Gloucester resident Annette Dion, a 45-year-old private music teacher, said school and city officials should have done more to find out whether the girls truly made a pact to become pregnant. She said denying such a pact existed is "pretty naive."

"I don't think we heard the truth today," Dion said, adding that pop culture has glamorized teen pregnancy and that movies and celebrity pregnancies do not give girls an accurate picture of parenthood.

"My personal feeling, my impression, is they probably talked and discussed and thought it would be cool to get pregnant together," she said.

Brendan Henry, a 17-year-old going into his senior year at Gloucester, said the attention surrounding the alleged pact has taken the focus off bigger issues facing young people, including school underfunding.
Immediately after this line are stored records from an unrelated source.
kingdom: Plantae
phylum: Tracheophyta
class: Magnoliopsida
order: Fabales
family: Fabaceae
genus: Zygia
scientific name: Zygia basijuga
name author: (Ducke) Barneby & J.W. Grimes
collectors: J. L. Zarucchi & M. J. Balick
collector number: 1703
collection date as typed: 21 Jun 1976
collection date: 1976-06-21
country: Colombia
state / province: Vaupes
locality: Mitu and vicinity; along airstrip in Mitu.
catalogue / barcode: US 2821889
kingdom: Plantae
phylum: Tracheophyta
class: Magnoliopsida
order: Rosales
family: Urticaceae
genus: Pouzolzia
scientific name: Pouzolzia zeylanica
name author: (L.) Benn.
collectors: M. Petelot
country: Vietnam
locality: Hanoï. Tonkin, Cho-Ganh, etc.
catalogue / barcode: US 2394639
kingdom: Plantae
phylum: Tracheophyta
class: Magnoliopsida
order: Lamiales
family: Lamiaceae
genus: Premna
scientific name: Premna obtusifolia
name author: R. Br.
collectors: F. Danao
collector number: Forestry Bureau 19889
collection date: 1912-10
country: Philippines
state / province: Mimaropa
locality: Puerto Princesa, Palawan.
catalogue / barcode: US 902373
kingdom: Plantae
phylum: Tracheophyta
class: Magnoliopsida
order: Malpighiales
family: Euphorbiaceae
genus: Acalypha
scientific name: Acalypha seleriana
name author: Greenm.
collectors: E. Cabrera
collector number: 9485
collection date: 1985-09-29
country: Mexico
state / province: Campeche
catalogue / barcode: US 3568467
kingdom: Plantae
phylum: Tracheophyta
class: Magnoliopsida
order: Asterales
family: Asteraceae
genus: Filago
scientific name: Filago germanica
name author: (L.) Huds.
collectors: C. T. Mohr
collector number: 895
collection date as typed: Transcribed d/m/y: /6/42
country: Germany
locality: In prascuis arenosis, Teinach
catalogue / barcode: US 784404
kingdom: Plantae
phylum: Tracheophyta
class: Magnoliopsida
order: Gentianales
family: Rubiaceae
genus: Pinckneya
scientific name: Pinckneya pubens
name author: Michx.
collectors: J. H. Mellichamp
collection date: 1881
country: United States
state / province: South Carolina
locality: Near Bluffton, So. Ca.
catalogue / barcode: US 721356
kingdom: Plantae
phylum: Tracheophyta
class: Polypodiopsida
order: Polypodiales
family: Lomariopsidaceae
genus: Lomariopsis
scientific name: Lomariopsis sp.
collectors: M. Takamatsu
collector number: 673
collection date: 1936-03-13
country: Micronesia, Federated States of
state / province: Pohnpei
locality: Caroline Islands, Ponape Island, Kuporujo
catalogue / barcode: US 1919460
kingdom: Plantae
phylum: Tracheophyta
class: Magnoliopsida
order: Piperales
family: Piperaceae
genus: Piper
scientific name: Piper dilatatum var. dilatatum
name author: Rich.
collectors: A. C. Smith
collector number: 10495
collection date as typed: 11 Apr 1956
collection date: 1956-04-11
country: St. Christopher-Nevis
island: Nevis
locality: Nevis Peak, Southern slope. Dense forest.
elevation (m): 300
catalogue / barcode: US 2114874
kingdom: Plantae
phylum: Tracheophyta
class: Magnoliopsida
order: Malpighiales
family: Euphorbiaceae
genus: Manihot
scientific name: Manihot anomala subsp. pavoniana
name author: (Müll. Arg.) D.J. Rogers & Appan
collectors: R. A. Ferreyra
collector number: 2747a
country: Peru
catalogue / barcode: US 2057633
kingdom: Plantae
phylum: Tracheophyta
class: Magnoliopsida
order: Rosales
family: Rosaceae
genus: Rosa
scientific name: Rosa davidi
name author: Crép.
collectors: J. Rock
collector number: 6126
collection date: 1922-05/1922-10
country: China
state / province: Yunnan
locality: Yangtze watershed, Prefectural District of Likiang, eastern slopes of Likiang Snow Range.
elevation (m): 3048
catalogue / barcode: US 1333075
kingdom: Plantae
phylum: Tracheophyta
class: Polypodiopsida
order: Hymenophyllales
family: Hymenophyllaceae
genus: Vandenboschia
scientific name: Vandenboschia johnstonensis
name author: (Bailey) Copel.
Still, he did not doubt that a pact could have existed.

"It definitely sounds like something that would happen at Gloucester High School," he said. "It doesn't sound too far fetched at all."



Sounds like the mayor is trying to do some damage control.
 
Sounds like the mayor is trying to do some damage control.

Sound more like you didn't fully read your own quoted story. 😉

Conspicuously absent from that meeting was Gloucester High School Principal Joseph Sullivan, who has not responded to repeated requests for comment after he was quoted last week in a Time magazine story saying the girls planned to get pregnant together.

Kirk cited privacy concerns in refusing to answer many questions about the 17 girls who became pregnant this school year ? more than quadruple the number who generally become pregnant as the school.

Kirk said she and Superintendent Christopher Farmer have been in touch with Sullivan, and that he was "foggy in his memory" about how he came to believe there was a pact.

"When pressed, his memory failed," Kirk said.